_READING TEXT_
--- begin ---
Herland v. Izatt
345 P.3d 661
Utah2015Background
- At a party in May 2006, guest Neely Creager (BAC 0.25) obtained Travis Izatt’s loaded handgun and fatally shot herself; both sides treat the shooting as accidental for appeal purposes.
- Izatt owned the gun legally and had a concealed-weapons permit; his accounts differ about whether he handed the gun to Creager, allowed her to handle it, locked it in a safe, or left it where she could reach it.
- Creager’s estate sued Izatt for wrongful death asserting general negligence, negligent entrustment, and premises liability; the district court granted summary judgment holding Izatt owed no duty of care.
- The Utah Supreme Court considered whether gun owners owe a tort duty to exercise reasonable care when supplying guns to minors or incompetent/impaired persons (including intoxicated adults).
- The Court reversed summary judgment, holding gun owners can owe such a duty where they know or should know the recipient is likely to use the gun in a way creating foreseeable risk; factual disputes about whether Izatt’s conduct was an affirmative act prevent resolution of breach/proximate cause at summary judgment.
Issues
| Issue | Plaintiff's Argument | Defendant's Argument | Held |
|---|---|---|---|
| Whether a gun owner owes a duty to exercise reasonable care in supplying a gun to an intoxicated/incompetent person | Estate: Yes — supplying a loaded gun to a severely intoxicated person is foreseeable and creates a duty (negligent entrustment, negligence) | Izatt: No — possession in home and voluntary actions by Creager mean no special duty; his conduct was omission/nonfeasance | Court: Yes — owners owe such a duty when they know or should know recipient is likely to use gun in a way posing foreseeable risk; factual dispute on whether Izatt’s conduct was affirmative precludes summary disposition |
| Whether affirmative act vs. omission matters for duty | Estate: Izatt’s acts (showing guns, leaving gun accessible) were affirmative acts creating duty | Izatt: Creager voluntarily took the gun; any failure to secure was an omission, no duty without special relationship | Court: Distinction matters; affirmative acts (handing, placing within reach, consenting) can create duty; disputed facts mean issue remanded |
| Whether public policy and statutes (Utah gun laws) preclude imposing common-law duty | Estate: Statutes restricting provision/carry to minors/intoxicated persons support imposing duty | Izatt: Statutory protections for home possession and concealed-carry suggest limiting duties in the home | Court: Statutes reflect limits on firearms and support public policy favoring duty; home-possession rights are subject to statutory restrictions (e.g., intoxication), so policy supports duty |
| Whether intoxicated plaintiffs can recover first-party damages or will be barred by comparative negligence | Estate: Plaintiff may recover; comparative fault will apply | Izatt: Public policy should bar first-party recovery by voluntarily intoxicated persons | Court: First-party recovery is not categorically barred; comparative negligence framework governs and may preclude recovery if plaintiff’s fault equals/exceeds statutory threshold |
Key Cases Cited
- B.R. ex rel. Jeffs v. West, 275 P.3d 228 (Utah 2012) (articulates five-factor duty analysis used to assess whether duty exists)
--- end ---
_DATA BLOCK_
--- begin ---
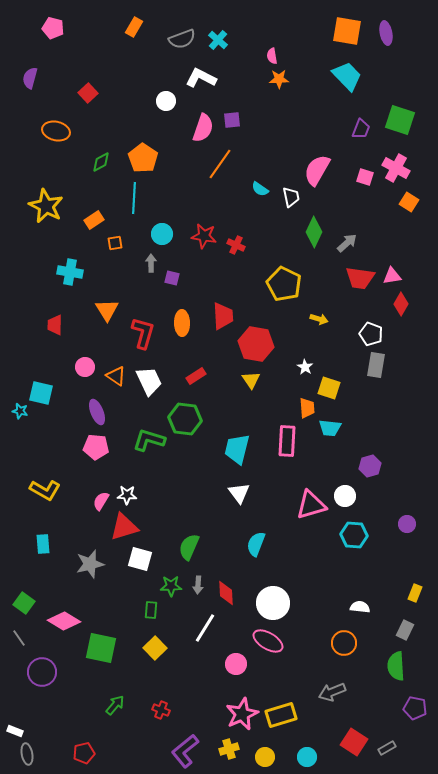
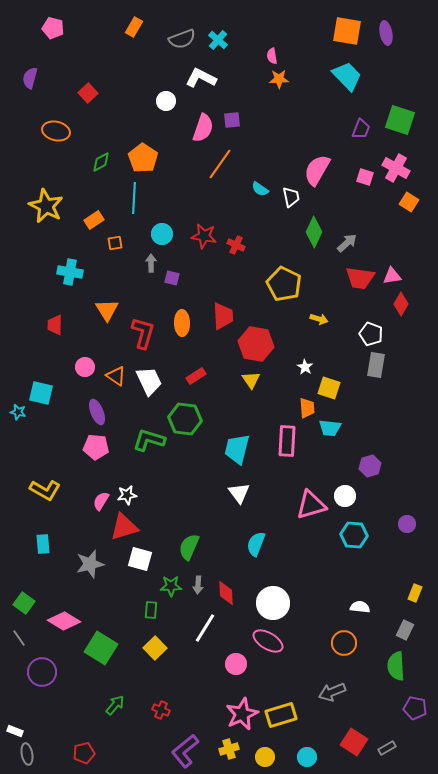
cyan star at (20, 411): moved 2 px left, 1 px down
white star at (127, 495): rotated 12 degrees counterclockwise
green square at (101, 648): rotated 20 degrees clockwise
--- end ---
_WRITTEN EXERCISE_
Answer these from the case summary:
1. What blood alcohol concentration does the summary give for Neely Creager?
2. Which three claims did Creager's estate bring against Izatt?
3. Which case does the summary cite for the five-factor duty analysis?

_WRITTEN SOLUTION_
1. 0.25.
2. General negligence, negligent entrustment, and premises liability.
3. B.R. ex rel. Jeffs v. West, 275 P.3d 228 (Utah 2012).